Rewrite the material with "locality" changed to "site description" everywhere it appears, leaving everything else as it is.

◆ PROVIDED RECORDS

▬▬▬▬▬▬

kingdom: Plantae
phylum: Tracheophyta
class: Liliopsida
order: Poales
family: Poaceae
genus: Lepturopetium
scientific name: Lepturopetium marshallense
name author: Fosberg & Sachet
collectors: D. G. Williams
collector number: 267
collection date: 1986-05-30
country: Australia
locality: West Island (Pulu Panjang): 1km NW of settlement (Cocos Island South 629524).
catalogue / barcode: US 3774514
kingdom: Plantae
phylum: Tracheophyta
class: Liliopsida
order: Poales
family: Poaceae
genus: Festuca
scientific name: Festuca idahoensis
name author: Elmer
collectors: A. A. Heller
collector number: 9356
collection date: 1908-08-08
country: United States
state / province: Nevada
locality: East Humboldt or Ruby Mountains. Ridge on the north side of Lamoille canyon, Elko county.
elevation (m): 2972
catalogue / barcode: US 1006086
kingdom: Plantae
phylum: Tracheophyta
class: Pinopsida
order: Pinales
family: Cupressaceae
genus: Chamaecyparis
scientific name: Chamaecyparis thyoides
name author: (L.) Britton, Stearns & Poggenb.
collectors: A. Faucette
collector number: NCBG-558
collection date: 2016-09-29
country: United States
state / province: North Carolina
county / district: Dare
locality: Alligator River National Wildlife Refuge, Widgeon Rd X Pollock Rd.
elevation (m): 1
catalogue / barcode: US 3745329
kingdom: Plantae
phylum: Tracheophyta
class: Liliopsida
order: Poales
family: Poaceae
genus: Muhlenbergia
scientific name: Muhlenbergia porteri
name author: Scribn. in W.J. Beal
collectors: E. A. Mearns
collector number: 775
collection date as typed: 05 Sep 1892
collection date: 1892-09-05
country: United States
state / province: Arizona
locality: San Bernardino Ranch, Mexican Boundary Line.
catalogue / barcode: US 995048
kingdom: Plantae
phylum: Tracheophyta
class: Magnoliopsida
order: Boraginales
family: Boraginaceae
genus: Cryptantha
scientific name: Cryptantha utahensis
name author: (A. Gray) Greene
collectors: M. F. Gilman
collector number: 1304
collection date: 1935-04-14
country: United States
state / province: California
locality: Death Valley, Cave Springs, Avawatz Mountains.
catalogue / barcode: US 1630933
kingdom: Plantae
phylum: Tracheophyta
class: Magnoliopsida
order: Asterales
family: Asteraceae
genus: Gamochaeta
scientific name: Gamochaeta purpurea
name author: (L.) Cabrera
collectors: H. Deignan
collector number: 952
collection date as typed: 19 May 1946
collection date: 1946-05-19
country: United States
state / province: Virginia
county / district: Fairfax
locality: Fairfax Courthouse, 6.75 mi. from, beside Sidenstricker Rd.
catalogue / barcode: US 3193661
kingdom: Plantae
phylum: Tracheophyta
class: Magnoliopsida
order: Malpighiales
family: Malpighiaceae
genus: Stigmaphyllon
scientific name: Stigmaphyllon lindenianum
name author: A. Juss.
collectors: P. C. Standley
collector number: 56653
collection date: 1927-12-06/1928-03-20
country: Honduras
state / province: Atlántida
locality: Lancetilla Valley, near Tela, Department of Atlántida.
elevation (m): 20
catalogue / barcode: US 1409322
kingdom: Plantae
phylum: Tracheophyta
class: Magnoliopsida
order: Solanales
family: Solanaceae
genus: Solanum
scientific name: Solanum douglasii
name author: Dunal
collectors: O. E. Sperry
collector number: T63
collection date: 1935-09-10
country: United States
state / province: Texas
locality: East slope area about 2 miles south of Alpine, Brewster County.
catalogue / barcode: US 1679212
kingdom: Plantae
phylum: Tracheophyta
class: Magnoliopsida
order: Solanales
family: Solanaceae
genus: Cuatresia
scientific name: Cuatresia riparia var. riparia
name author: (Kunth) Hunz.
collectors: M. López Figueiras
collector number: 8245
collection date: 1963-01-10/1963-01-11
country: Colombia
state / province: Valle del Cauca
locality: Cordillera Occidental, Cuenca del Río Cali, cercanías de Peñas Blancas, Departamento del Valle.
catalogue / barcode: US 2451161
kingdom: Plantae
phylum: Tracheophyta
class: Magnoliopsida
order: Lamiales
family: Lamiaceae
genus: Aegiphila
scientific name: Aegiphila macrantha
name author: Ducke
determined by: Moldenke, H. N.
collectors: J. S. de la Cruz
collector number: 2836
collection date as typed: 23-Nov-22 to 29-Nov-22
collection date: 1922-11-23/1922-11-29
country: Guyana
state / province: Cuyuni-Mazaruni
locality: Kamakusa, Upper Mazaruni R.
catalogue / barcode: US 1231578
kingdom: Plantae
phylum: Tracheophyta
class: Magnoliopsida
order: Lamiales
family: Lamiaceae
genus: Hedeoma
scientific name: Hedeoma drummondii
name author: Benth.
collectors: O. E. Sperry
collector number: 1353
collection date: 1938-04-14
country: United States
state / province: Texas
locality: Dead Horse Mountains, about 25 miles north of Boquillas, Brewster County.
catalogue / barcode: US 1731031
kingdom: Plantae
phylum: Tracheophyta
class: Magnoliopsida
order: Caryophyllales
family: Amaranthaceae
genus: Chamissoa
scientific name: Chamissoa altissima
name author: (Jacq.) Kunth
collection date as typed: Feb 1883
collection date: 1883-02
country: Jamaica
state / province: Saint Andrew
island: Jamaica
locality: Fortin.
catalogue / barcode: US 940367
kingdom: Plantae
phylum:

▬▬▬▬▬▬

◆ REPLY
kingdom: Plantae
phylum: Tracheophyta
class: Liliopsida
order: Poales
family: Poaceae
genus: Lepturopetium
scientific name: Lepturopetium marshallense
name author: Fosberg & Sachet
collectors: D. G. Williams
collector number: 267
collection date: 1986-05-30
country: Australia
site description: West Island (Pulu Panjang): 1km NW of settlement (Cocos Island South 629524).
catalogue / barcode: US 3774514
kingdom: Plantae
phylum: Tracheophyta
class: Liliopsida
order: Poales
family: Poaceae
genus: Festuca
scientific name: Festuca idahoensis
name author: Elmer
collectors: A. A. Heller
collector number: 9356
collection date: 1908-08-08
country: United States
state / province: Nevada
site description: East Humboldt or Ruby Mountains. Ridge on the north side of Lamoille canyon, Elko county.
elevation (m): 2972
catalogue / barcode: US 1006086
kingdom: Plantae
phylum: Tracheophyta
class: Pinopsida
order: Pinales
family: Cupressaceae
genus: Chamaecyparis
scientific name: Chamaecyparis thyoides
name author: (L.) Britton, Stearns & Poggenb.
collectors: A. Faucette
collector number: NCBG-558
collection date: 2016-09-29
country: United States
state / province: North Carolina
county / district: Dare
site description: Alligator River National Wildlife Refuge, Widgeon Rd X Pollock Rd.
elevation (m): 1
catalogue / barcode: US 3745329
kingdom: Plantae
phylum: Tracheophyta
class: Liliopsida
order: Poales
family: Poaceae
genus: Muhlenbergia
scientific name: Muhlenbergia porteri
name author: Scribn. in W.J. Beal
collectors: E. A. Mearns
collector number: 775
collection date as typed: 05 Sep 1892
collection date: 1892-09-05
country: United States
state / province: Arizona
site description: San Bernardino Ranch, Mexican Boundary Line.
catalogue / barcode: US 995048
kingdom: Plantae
phylum: Tracheophyta
class: Magnoliopsida
order: Boraginales
family: Boraginaceae
genus: Cryptantha
scientific name: Cryptantha utahensis
name author: (A. Gray) Greene
collectors: M. F. Gilman
collector number: 1304
collection date: 1935-04-14
country: United States
state / province: California
site description: Death Valley, Cave Springs, Avawatz Mountains.
catalogue / barcode: US 1630933
kingdom: Plantae
phylum: Tracheophyta
class: Magnoliopsida
order: Asterales
family: Asteraceae
genus: Gamochaeta
scientific name: Gamochaeta purpurea
name author: (L.) Cabrera
collectors: H. Deignan
collector number: 952
collection date as typed: 19 May 1946
collection date: 1946-05-19
country: United States
state / province: Virginia
county / district: Fairfax
site description: Fairfax Courthouse, 6.75 mi. from, beside Sidenstricker Rd.
catalogue / barcode: US 3193661
kingdom: Plantae
phylum: Tracheophyta
class: Magnoliopsida
order: Malpighiales
family: Malpighiaceae
genus: Stigmaphyllon
scientific name: Stigmaphyllon lindenianum
name author: A. Juss.
collectors: P. C. Standley
collector number: 56653
collection date: 1927-12-06/1928-03-20
country: Honduras
state / province: Atlántida
site description: Lancetilla Valley, near Tela, Department of Atlántida.
elevation (m): 20
catalogue / barcode: US 1409322
kingdom: Plantae
phylum: Tracheophyta
class: Magnoliopsida
order: Solanales
family: Solanaceae
genus: Solanum
scientific name: Solanum douglasii
name author: Dunal
collectors: O. E. Sperry
collector number: T63
collection date: 1935-09-10
country: United States
state / province: Texas
site description: East slope area about 2 miles south of Alpine, Brewster County.
catalogue / barcode: US 1679212
kingdom: Plantae
phylum: Tracheophyta
class: Magnoliopsida
order: Solanales
family: Solanaceae
genus: Cuatresia
scientific name: Cuatresia riparia var. riparia
name author: (Kunth) Hunz.
collectors: M. López Figueiras
collector number: 8245
collection date: 1963-01-10/1963-01-11
country: Colombia
state / province: Valle del Cauca
site description: Cordillera Occidental, Cuenca del Río Cali, cercanías de Peñas Blancas, Departamento del Valle.
catalogue / barcode: US 2451161
kingdom: Plantae
phylum: Tracheophyta
class: Magnoliopsida
order: Lamiales
family: Lamiaceae
genus: Aegiphila
scientific name: Aegiphila macrantha
name author: Ducke
determined by: Moldenke, H. N.
collectors: J. S. de la Cruz
collector number: 2836
collection date as typed: 23-Nov-22 to 29-Nov-22
collection date: 1922-11-23/1922-11-29
country: Guyana
state / province: Cuyuni-Mazaruni
site description: Kamakusa, Upper Mazaruni R.
catalogue / barcode: US 1231578
kingdom: Plantae
phylum: Tracheophyta
class: Magnoliopsida
order: Lamiales
family: Lamiaceae
genus: Hedeoma
scientific name: Hedeoma drummondii
name author: Benth.
collectors: O. E. Sperry
collector number: 1353
collection date: 1938-04-14
country: United States
state / province: Texas
site description: Dead Horse Mountains, about 25 miles north of Boquillas, Brewster County.
catalogue / barcode: US 1731031
kingdom: Plantae
phylum: Tracheophyta
class: Magnoliopsida
order: Caryophyllales
family: Amaranthaceae
genus: Chamissoa
scientific name: Chamissoa altissima
name author: (Jacq.) Kunth
collection date as typed: Feb 1883
collection date: 1883-02
country: Jamaica
state / province: Saint Andrew
island: Jamaica
site description: Fortin.
catalogue / barcode: US 940367
kingdom: Plantae
phylum:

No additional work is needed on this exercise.